C H I N E - Brothers, Yu Hua
- Frederique Josse
- 20 sept. 2024
- 2 min de lecture
Dernière mise à jour : 14 oct. 2024

Guangtou et Song Gang n’étaient pas simplement deux frères. Ils étaient les piliers d’un même édifice, dressés contre un vent de folie, celui de la Révolution culturelle qui s’abattait sur la Chine. Leur union, presque sacrée, semblait indestructible. Chaque coup porté par le Parti n’était qu’une vague qui se brisait sur leurs épaules solides. Dans les ruelles sombres où les slogans rouges s’écrasaient sur les murs, leurs pas résonnaient avec une certitude : tant qu’ils restaient ensemble, ils survivraient.
Mais les illusions sont fragiles. Peu à peu, la Révolution a pris un autre frère : Guangtou, le plus fougueux, a commencé à brûler du même feu destructeur qui ravageait leur pays. Il voyait en chaque agent du Parti un ennemi à abattre, alors que Song, lui, tentait encore de croire en une justice possible, quelque part au-delà de l’enfer. Leurs idéaux se heurtaient de plein fouet, et le moment où leurs chemins devaient se séparer semblait inévitable.
L’ombre de la Révolution : un fantôme dans chaque ruelle
La Révolution culturelle n’était pas seulement une idéologie, c’était un fantôme omniprésent, dans chaque ruelle, chaque regard, chaque cri de la nuit. Le Parti, avec ses Gardiens Rouges, éradiquait tout ce qui ne rentrait pas dans son moule. Song Gang, l’idéalisme encore chevillé au corps, était témoin d’un effondrement. Il cherchait des réponses dans les yeux des autres, mais tout ce qu’il trouvait, c’était la peur, la trahison. Guangtou, lui, était passé de victime à bourreau. Sa rage l’aveuglait, mais elle le rendait aussi terriblement vivant.

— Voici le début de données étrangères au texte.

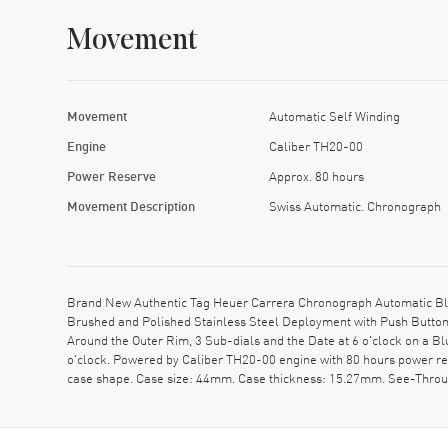
Movement
Movement
Automatic Self Winding
Engine
Caliber TH20-00
Power Reserve
Approx. 80 hours
Movement Description
Swiss Automatic. Chronograph
Brand New Authentic Tag Heuer Carrera Chronograph Automatic Blu
Brushed and Polished Stainless Steel Deployment with Push Button 
Around the Outer Rim, 3 Sub-dials and the Date at 6 o'clock on a B
o'clock. Powered by Caliber TH20-00 engine with 80 hours power re
case shape. Case size: 44mm. Case thickness: 15.27mm. See-Thro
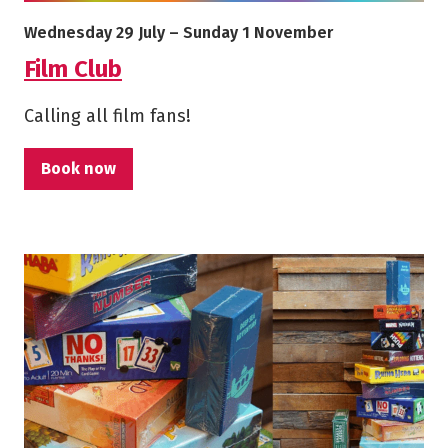
More info on Film Club
Starts on
Ends on
Wednesday 29 July
–
Sunday 1 November
Film Club
Calling all film fans!
Book now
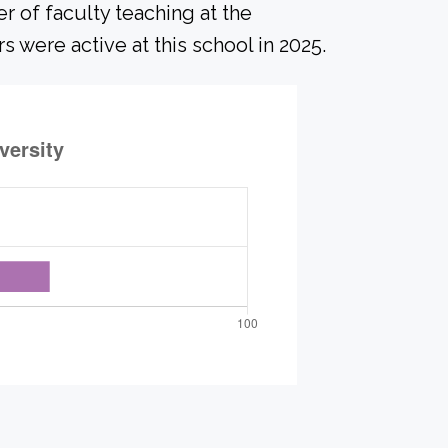
r of faculty teaching at the
s were active at this school in 2025.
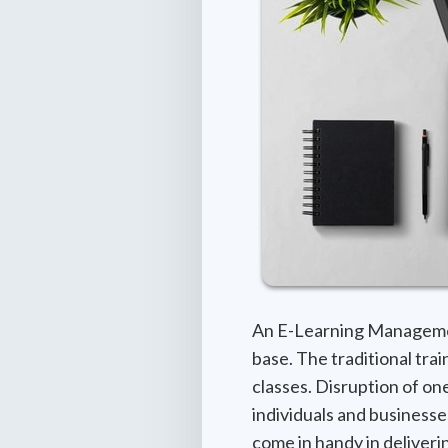
An E-Learning Management
base. The traditional tra
classes. Disruption of one
individuals and businesse
come in handy in deliver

Là où la mort semblait envahir chaque rue, eux continuaient à se battre, d’abord ensemble, puis seuls. La force de ce roman est de vous plonger dans cet univers où l’humanité se noie dans un océan de slogans. La Révolution n’est pas un concept : c’est une maladie qui dévore les âmes.
Une nation en miettes : ce que la Révolution a volé à la Chine
Derrière les destins individuels, Brothers nous parle d’une Chine brisée, éclatée. Song Gang incarne ceux qui ont tenté de maintenir une dignité malgré le chaos. Guangtou, lui, est l’expression de cette colère qui bouillonnait dans les cœurs des oubliés. Le plus déchirant dans ce roman, c’est qu’il révèle à quel point les rêves de justice peuvent être pervertis.
La Chine d’aujourd’hui n’a pas encore fait le deuil de cette époque. En évoquant avec tant de puissance les cicatrices laissées par la Révolution, l’auteur vous plonge dans une introspection douloureuse : que reste-t-il de cette Chine d’hier ? L’espoir, semble-t-il, a été enterré sous les gravats de l’idéologie.
Zoom sur : La mémoire effacée d’une génération sacrifiée
La Révolution culturelle n’a pas seulement brisé des vies, elle a effacé des mémoires. Aujourd’hui encore, ceux qui l’ont vécue ne peuvent en parler sans risquer la censure. Les travaux d’historiens comme Isabelle Rabut et Angel Pino révèlent combien cette période reste taboue dans la Chine contemporaine. Les victimes, souvent silencieuses, portent le fardeau d’un passé que l’on refuse de voir en face.
Dans Liu Hua Brothers, cette mémoire effacée est incarnée par Song Gang, cet homme brisé qui, malgré tout, refuse d’oublier. Le livre nous rappelle que l’histoire n’est jamais figée, et que les fantômes du passé reviendront tant que la vérité restera cachée.